• What is required: Count the lines of the records below that contain the string "center", treating uppercase and lowercase as different. Give only the number.

• Data to process:

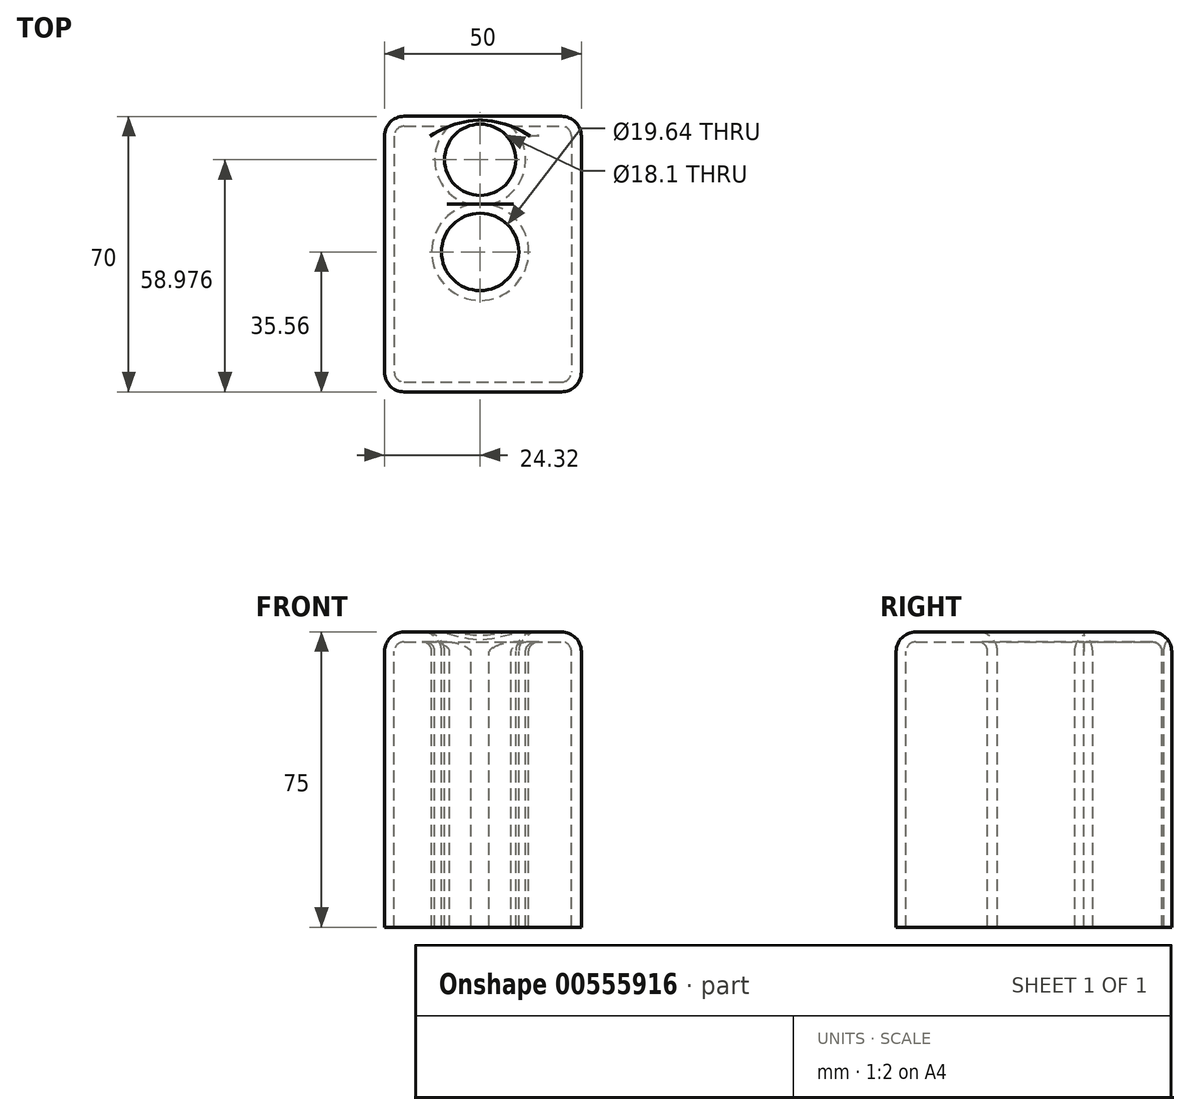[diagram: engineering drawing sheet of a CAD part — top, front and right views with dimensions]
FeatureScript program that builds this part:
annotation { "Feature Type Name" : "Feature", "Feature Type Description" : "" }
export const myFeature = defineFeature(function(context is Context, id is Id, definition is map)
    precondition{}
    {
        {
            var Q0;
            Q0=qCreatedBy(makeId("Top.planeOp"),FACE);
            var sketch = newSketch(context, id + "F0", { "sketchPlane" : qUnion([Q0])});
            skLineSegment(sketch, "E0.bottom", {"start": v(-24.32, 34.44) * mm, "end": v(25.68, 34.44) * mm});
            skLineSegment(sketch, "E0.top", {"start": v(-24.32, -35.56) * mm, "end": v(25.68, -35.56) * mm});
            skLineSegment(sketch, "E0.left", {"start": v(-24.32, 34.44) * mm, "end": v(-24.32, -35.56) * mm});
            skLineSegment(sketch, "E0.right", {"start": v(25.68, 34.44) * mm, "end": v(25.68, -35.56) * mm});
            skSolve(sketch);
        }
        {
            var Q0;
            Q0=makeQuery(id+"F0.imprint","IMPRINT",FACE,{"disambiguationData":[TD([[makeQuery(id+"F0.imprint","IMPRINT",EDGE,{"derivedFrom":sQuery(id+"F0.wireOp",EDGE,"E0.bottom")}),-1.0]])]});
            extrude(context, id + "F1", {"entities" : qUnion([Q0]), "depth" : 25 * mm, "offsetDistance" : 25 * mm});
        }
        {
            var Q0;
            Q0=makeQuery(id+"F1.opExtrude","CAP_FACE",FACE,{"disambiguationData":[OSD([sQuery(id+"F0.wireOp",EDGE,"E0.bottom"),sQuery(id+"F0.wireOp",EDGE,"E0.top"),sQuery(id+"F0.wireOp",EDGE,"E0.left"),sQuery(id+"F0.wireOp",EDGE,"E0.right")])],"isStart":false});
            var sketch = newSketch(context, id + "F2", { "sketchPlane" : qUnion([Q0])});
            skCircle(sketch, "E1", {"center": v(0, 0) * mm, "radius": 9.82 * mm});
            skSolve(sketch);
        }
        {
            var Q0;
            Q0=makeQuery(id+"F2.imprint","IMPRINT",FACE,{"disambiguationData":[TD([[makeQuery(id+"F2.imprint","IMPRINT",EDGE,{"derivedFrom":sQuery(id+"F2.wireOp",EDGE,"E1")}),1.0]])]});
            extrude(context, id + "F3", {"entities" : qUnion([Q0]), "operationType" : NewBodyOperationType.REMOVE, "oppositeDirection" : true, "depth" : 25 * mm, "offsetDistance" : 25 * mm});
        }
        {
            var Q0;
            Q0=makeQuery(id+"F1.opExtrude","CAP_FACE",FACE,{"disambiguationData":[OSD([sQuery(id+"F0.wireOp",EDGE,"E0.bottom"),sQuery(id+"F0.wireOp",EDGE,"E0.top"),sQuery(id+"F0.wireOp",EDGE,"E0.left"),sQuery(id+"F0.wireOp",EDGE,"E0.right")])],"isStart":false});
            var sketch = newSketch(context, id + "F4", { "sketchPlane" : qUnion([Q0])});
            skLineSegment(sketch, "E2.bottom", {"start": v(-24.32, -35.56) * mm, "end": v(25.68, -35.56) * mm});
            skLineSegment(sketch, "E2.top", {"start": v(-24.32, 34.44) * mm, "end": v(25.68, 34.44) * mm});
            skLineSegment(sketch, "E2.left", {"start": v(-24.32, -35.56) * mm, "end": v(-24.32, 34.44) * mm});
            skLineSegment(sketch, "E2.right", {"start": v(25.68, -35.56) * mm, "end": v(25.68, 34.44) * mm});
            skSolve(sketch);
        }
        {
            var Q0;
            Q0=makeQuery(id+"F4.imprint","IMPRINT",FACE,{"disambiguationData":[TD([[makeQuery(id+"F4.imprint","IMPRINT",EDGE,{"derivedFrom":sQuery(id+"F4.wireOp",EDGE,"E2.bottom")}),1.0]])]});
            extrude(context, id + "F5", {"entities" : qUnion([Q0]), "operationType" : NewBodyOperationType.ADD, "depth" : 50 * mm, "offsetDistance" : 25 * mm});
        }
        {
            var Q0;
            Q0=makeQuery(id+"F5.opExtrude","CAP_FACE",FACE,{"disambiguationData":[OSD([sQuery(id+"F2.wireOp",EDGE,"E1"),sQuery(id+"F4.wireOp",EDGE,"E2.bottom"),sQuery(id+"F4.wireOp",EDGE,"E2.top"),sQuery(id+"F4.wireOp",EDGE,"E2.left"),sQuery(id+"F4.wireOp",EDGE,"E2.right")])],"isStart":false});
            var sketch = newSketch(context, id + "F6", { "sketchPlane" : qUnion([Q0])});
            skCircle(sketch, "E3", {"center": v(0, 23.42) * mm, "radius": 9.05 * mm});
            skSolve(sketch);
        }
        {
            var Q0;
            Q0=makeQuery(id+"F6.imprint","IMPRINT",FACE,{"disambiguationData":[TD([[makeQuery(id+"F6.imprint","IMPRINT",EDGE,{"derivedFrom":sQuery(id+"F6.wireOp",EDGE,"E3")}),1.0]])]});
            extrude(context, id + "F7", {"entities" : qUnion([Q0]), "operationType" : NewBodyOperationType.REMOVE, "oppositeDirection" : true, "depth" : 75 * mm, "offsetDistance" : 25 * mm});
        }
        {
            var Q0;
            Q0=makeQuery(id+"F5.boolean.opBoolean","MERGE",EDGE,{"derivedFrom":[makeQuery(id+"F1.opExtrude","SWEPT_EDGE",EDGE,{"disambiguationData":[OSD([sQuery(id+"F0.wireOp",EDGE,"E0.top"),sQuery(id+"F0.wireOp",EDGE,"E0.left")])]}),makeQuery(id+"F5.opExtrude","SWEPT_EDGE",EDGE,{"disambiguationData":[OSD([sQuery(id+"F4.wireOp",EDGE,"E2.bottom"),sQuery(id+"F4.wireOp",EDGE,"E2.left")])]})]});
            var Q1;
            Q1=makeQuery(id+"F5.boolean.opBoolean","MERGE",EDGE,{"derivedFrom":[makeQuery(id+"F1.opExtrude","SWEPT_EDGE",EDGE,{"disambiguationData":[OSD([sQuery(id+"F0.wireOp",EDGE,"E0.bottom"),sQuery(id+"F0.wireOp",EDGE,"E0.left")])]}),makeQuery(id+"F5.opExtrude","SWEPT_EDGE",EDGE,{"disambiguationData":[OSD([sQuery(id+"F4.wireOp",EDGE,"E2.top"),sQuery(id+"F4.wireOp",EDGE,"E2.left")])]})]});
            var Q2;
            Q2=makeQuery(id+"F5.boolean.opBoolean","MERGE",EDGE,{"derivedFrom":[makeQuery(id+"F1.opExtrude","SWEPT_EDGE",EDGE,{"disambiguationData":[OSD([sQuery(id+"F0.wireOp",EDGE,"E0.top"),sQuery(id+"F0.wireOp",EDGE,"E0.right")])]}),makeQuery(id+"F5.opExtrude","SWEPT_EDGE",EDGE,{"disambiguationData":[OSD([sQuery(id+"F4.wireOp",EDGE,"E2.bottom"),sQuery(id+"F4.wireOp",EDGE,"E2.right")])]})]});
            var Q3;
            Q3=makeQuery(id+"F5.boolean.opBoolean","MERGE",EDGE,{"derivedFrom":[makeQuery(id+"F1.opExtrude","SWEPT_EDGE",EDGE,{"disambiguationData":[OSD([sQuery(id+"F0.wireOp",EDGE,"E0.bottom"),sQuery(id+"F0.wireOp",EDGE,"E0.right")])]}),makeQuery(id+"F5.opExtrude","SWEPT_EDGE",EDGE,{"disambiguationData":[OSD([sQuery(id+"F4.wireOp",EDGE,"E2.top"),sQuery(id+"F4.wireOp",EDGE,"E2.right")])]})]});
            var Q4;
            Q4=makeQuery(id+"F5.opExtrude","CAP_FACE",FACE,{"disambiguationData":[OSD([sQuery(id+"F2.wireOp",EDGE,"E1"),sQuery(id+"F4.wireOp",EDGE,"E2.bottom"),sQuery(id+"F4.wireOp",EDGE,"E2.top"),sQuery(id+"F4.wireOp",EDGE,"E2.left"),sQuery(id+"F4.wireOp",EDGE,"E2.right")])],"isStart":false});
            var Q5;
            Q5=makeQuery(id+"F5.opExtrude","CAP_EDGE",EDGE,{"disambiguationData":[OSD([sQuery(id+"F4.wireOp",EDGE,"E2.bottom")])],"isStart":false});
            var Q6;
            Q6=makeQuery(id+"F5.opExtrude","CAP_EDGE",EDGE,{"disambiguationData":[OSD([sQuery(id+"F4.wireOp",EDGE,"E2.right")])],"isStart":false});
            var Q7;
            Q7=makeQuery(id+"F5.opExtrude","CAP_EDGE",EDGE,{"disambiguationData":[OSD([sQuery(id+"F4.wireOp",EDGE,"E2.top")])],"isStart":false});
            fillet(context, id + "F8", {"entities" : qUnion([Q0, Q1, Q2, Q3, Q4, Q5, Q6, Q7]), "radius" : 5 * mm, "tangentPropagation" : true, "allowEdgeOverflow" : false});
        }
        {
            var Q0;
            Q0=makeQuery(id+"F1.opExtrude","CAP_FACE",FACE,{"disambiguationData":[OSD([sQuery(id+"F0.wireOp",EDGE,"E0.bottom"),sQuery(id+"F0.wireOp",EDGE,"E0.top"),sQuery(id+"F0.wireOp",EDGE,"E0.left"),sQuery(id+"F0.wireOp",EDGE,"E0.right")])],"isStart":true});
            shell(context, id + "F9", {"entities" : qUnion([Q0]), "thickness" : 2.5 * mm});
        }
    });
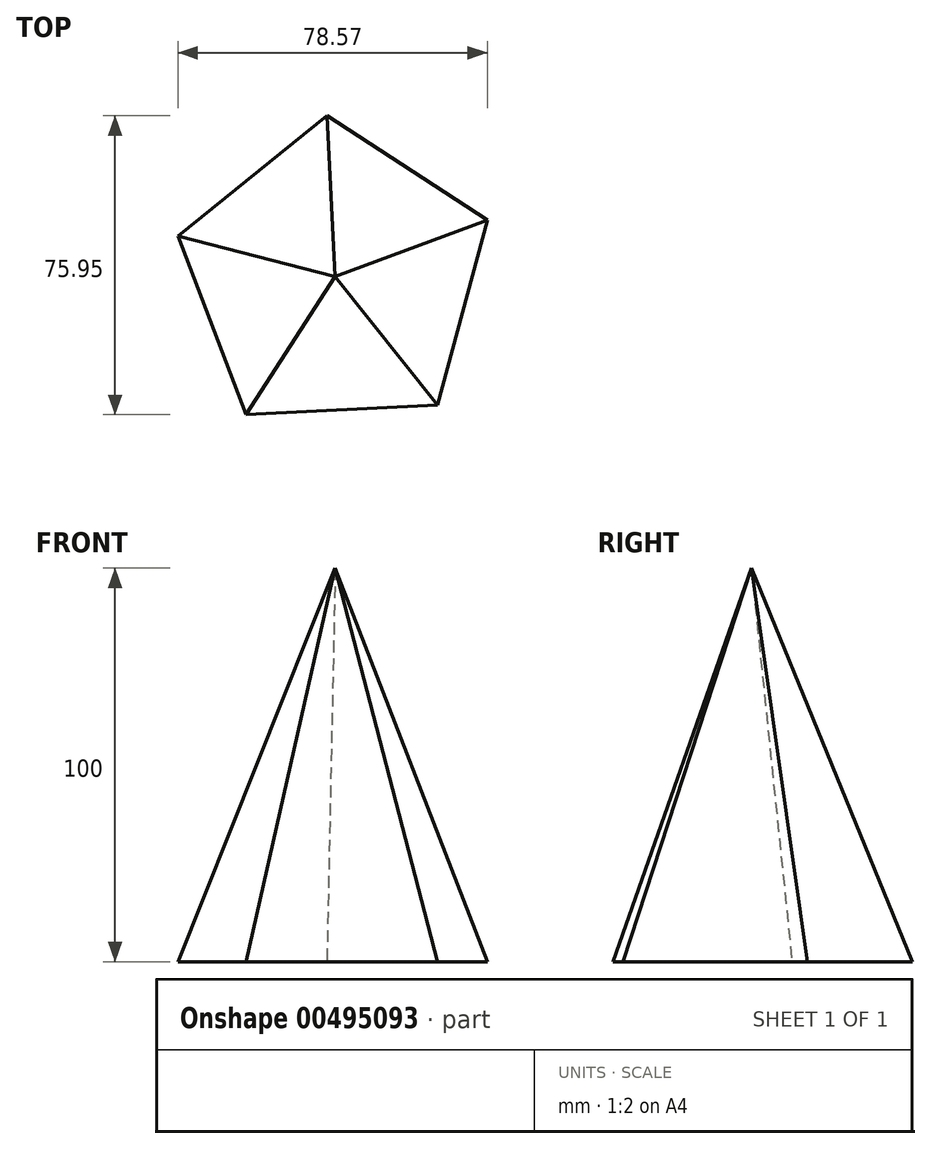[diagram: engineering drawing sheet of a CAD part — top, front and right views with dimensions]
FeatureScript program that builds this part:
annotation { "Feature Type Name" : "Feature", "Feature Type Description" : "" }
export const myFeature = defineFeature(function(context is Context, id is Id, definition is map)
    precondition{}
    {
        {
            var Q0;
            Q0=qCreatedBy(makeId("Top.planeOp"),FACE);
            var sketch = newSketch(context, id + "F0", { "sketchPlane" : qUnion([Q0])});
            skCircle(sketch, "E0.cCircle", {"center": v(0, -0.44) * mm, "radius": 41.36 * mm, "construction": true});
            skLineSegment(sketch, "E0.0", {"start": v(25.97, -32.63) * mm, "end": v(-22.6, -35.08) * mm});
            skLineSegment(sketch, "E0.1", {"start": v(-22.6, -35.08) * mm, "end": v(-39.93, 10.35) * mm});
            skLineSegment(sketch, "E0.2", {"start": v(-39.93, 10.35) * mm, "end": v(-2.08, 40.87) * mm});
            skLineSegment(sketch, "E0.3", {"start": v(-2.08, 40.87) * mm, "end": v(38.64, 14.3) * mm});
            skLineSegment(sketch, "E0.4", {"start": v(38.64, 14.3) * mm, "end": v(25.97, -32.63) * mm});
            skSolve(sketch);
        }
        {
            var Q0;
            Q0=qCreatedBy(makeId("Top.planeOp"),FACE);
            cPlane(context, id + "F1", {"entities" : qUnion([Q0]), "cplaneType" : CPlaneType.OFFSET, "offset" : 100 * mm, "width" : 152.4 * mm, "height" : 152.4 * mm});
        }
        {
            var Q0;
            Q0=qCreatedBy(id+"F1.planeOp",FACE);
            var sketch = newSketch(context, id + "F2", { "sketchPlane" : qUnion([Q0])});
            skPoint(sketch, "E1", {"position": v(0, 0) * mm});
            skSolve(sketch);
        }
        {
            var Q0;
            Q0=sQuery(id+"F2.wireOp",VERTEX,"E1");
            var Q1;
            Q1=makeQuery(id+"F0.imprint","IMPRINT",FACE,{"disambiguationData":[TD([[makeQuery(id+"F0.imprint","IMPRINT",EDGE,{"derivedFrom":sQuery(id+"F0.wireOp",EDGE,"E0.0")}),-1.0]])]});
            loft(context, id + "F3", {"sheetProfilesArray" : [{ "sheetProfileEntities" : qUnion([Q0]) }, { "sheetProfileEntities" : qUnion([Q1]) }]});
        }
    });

• Written answer: 3